Djarah Kan, nata nel 1993 e cresciuta nella periferia di Caserta, racconta l’incontro tra una ragazzina, Lisbeth, e la ricca Zia, arrivata dal Ghana per fare visita ai parenti, che le svela l’importanza di avere un “nome segreto, un nome degli antenati”. Un nome che Lisbeth non ha, una mancanza che la fa sentire “senza nome, e dunque, senza futuro”.

In Future, come implica il titolo stesso, trova spazio il futuro, come detto sopra.

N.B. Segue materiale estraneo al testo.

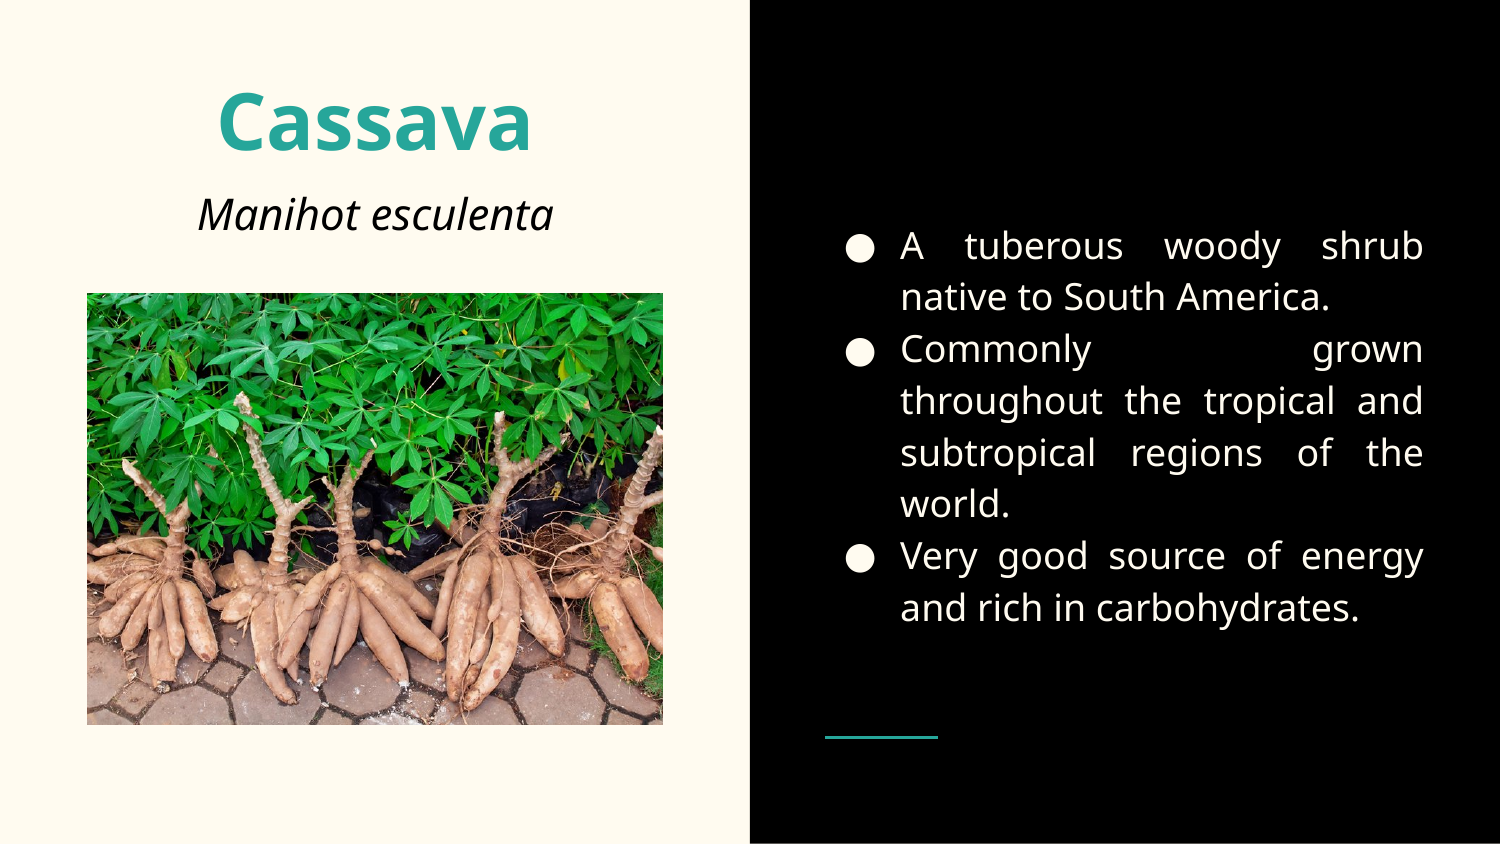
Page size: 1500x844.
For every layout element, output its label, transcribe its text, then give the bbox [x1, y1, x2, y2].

title Cassava [43, 54, 708, 171]
subtitle Manihot esculenta [43, 171, 708, 268]
picture [87, 293, 664, 726]
list A tuberous woody shrub native to South America. Commonly grown throughout the tropical and subtropical regions of the world. Very good source of energy and rich in carbohydrates. [810, 118, 1440, 725]
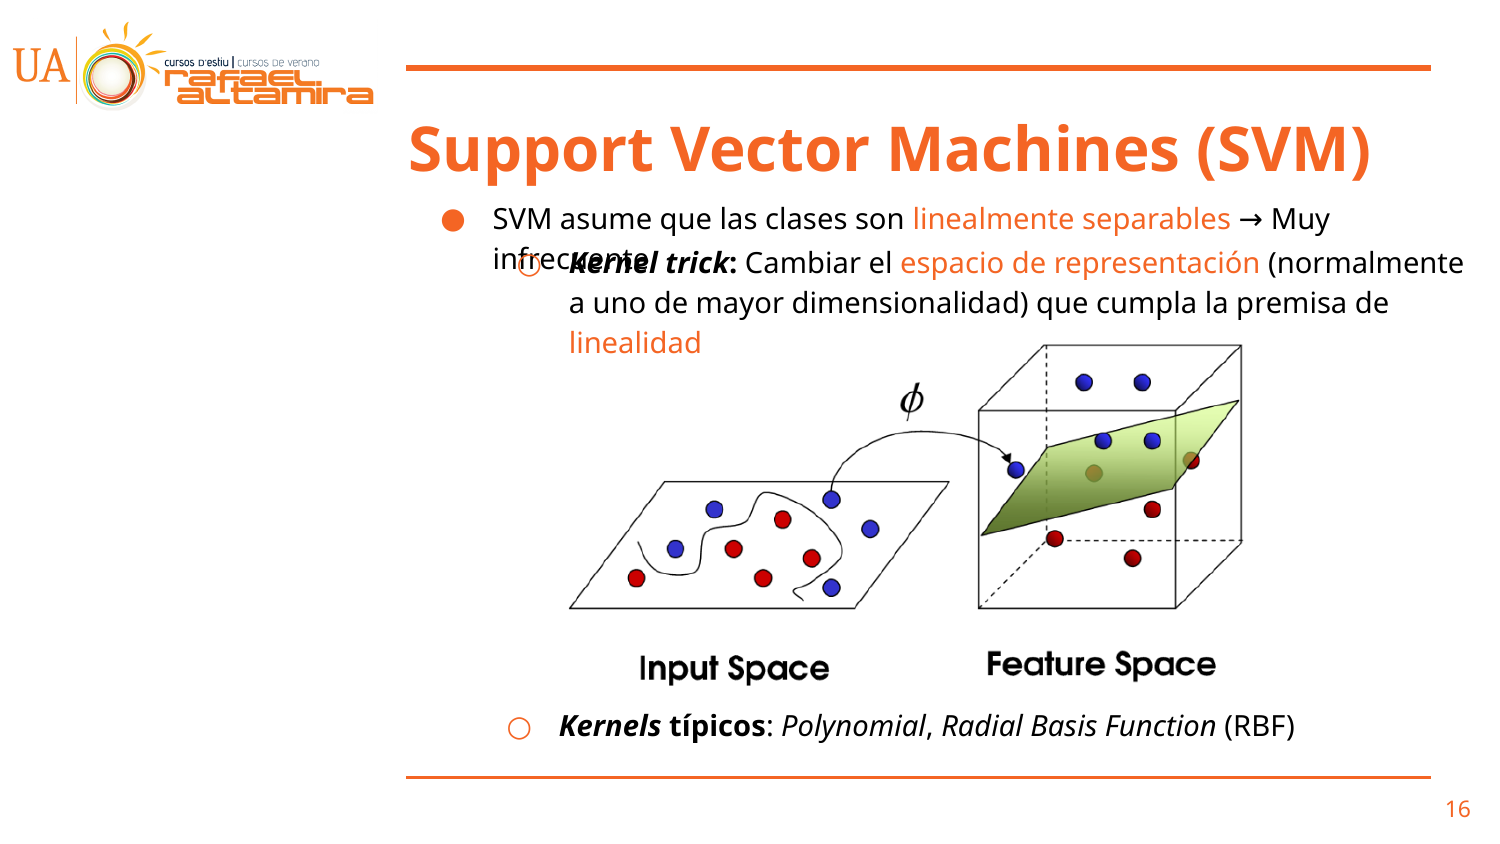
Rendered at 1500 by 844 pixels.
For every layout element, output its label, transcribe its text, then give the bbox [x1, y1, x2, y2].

Ma che tipo di avvenire si può costruire sulle fondamenta di un passato non sempre facile da ricostruire e di un presente in cui è difficile affermare la propria identità?

Esperance Hakuzwimana Ripanti, nata nel 1991 in Rwanda, in Lamiere esaspera il clima xenofobo che si respira: “Alla tv si sono sentite novità assurde; censimenti, controllo dei documenti, convocazioni in questura per chi fosse di origine straniera, revoca di cittadinanze senza motivazioni ben precise e strade affollate di corpi spaventati e sperduti. È successo così in fretta che non ce ne siamo resi conto. È successo così piano che non abbiamo nemmeno pianto”. 

La speranza è riposta nelle generazioni di domani.